Wies
The church of pilgrimage of Wies ( Wieskirche ) is one of the most beautiful churches of style Rococo in the world.
It is located in the municipality of Steingaden in the district of Weilheim-Schongau, Bavaria, Germany.
History
The origin of this church " in the pré" is a miracle which occurred in 1738. An young woman saw crying a statue of Christ whipped. This miracle quickly had like consequence a pilgrimage. A small vault was built but it well quickly proved too small.
It was necessary that the chapter of Steingaden makes the decision to build a new church. In 1743, the abbot of Steingaden, Hyazinth Gassner, chose the directors of this image of Christ whipped. With a very Bavarian taste, it chose the best architect and the best sculptor: Dominikus Zimmermann and Anton Sturm. Dominikus Zimmermann had already proven reliable through all Bavaria and arrived at the end of its career. It was for him a kind of spiritual will in which it gave the best of him even. The first stone of die Wies was posed on August 31st, 1746. The solemn dedication was made on September 2nd, 1749, only three years later.

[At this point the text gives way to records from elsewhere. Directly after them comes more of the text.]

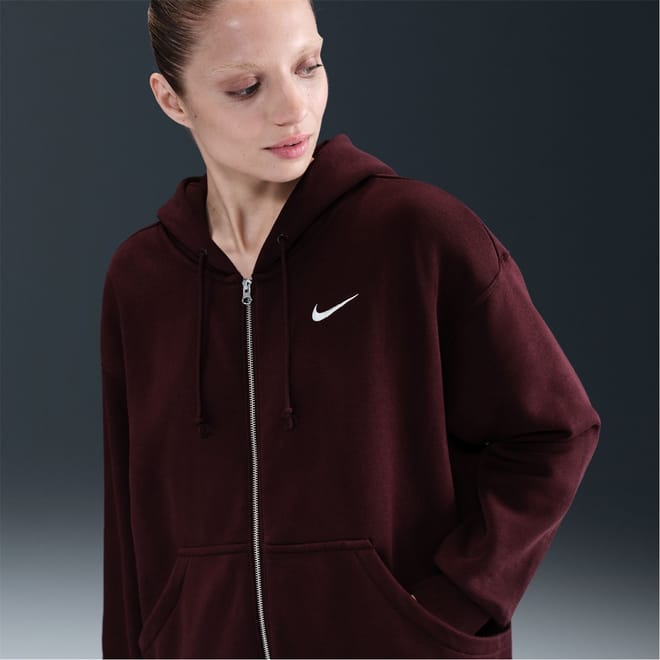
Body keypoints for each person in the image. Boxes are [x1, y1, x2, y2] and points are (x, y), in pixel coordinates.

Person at [100, 0, 601, 658]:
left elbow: (554, 431)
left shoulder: (417, 236)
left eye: (308, 66)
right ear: (173, 100)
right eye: (246, 87)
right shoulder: (143, 279)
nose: (293, 109)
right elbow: (129, 516)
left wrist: (455, 604)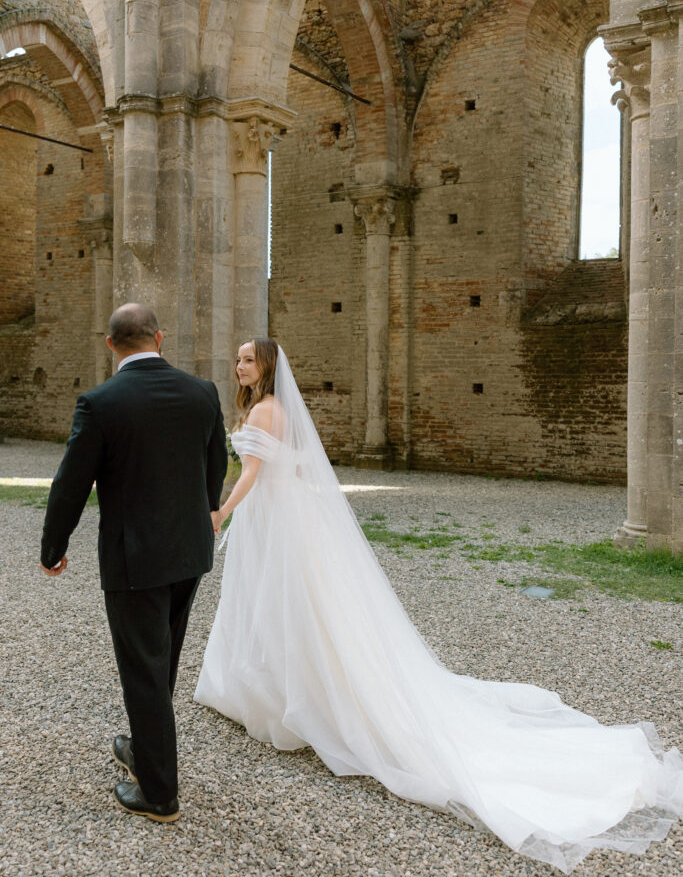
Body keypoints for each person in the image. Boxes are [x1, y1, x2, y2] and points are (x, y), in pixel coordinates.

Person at [195, 337, 682, 873]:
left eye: (247, 359)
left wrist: (221, 513)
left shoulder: (266, 408)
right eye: (238, 359)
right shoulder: (277, 408)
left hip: (272, 518)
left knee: (283, 604)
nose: (239, 366)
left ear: (266, 367)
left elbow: (252, 474)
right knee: (283, 604)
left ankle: (291, 695)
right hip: (281, 519)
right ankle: (276, 685)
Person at [41, 303, 227, 822]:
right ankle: (146, 747)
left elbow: (70, 484)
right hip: (190, 550)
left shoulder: (100, 402)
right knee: (159, 660)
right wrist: (204, 513)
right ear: (159, 338)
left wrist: (52, 548)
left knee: (144, 667)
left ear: (110, 345)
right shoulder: (203, 392)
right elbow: (217, 463)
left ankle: (159, 794)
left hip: (134, 557)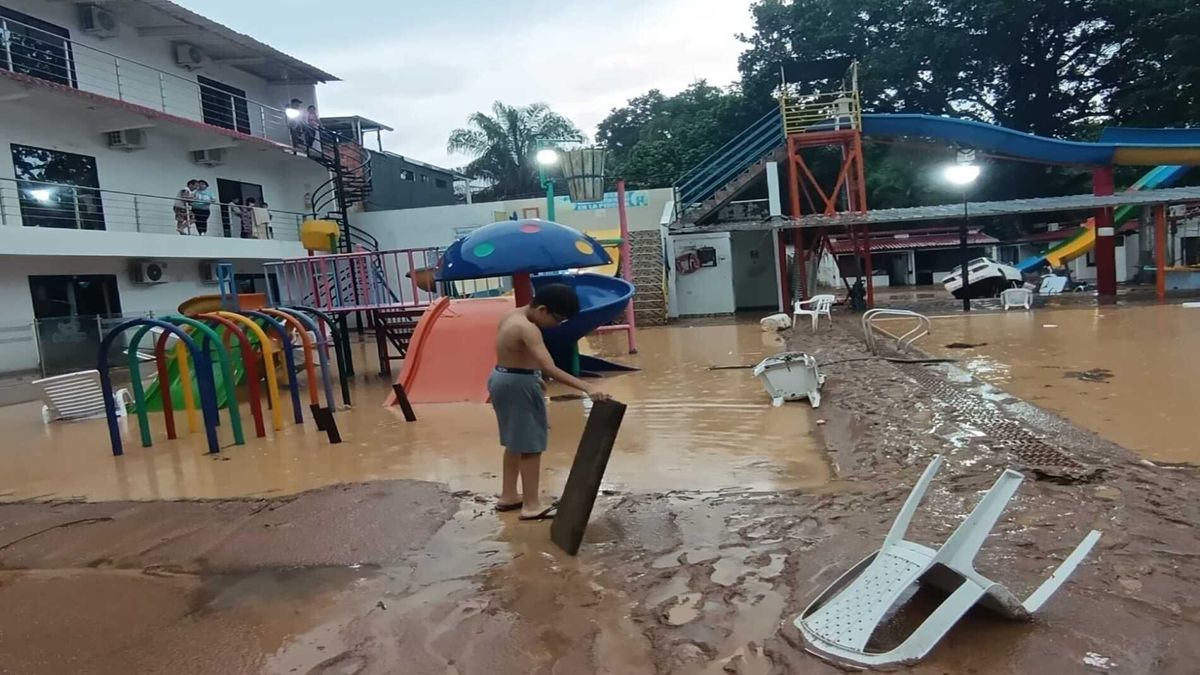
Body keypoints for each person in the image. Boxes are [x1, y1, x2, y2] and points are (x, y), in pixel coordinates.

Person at [488, 283, 610, 520]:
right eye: (558, 319)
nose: (558, 325)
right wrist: (587, 387)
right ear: (542, 309)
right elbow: (550, 367)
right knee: (531, 446)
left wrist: (532, 376)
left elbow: (514, 354)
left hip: (503, 377)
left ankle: (509, 495)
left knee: (514, 442)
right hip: (518, 385)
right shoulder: (528, 329)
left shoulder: (512, 316)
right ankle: (531, 505)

At the time of secularization at the beginning of the 19th century, the church was about to be sold and demolished, however because of the initiative of the local farmers, it was saved. In 1983, one added it to the list of the World heritage of UNESCO
From 1985 to 1991, the " Wieskirche" was the subject of an important restoration.
Art
The church with the strange shape of a kidney, could one say. Inside, an oval part where the faithful ones with on the left a pulpit and on the right a platform of cantor are received.
The high altar is in-depth. It was drawn by Zimmermann and mainly designed by Sturm. One finds there the Christ whipped with whom one owes the church. In the church, formed of a great largely opened oval, Zimmermann made spout out the light everywhere and exorcizes the shade unceasingly. It is the anti-baroque par excellence. The Baroque which creates the shade for better obviously putting the message of God who himself is the light. The rococo exorcizes the shade in order to better do to spout out, as in stereophony, the message of God.
Place from which the light comes, leaves a series arcs soustendus (arcs and arcs in Trompe-l'oeil, a set of full volutes of arcs and in hollow) creating one is delirious formal of more surprising. All the receipts that Zimmermann had invented during his career are applied here like a kind of will ultimate. All volumes which are caught and shown here unceasingly, are obvious also in the decoration. In paintings, the sculptures and the low-reliefs we find this set of full and vacuums which are really in perpetuum mobile. The pulpit represents the prow of the Holy Spirit, one of the great formulas of the rococo, entirely treated here out of wood and stucco, by craftsmen of Wessobrunn, on a drawing of Zimmermann. The great angel on the central part retains the storm of these conches and gilded and silver plated wood scums in which seems to lose the putti.
The platform of the cantors has as a decorative decoration as well as the organ loft testifying to the importance as one granted to the music. Dominikus Zimmermann, with the aim of create a plastic coherence in its church, went until drawing the benches of the faithful ones. One finds there same the conches and same the rates/rhythms as in all the church. At the four cardinal points of the church four figures dominate. They are the Pères of the church which Anton Sturm for Dominikus Zimmermann carved. Each one measures 2,90 meter height. In this church, which is already a church of the mobile perpetuum, these four figures, instead of retaining the church, give him the pace of a vessel whose veils inflate. One of most beautiful is Saint Jerome represented with the book but also with cranium of its meditation. It is the last which carved Sturm and certainly more succeeded.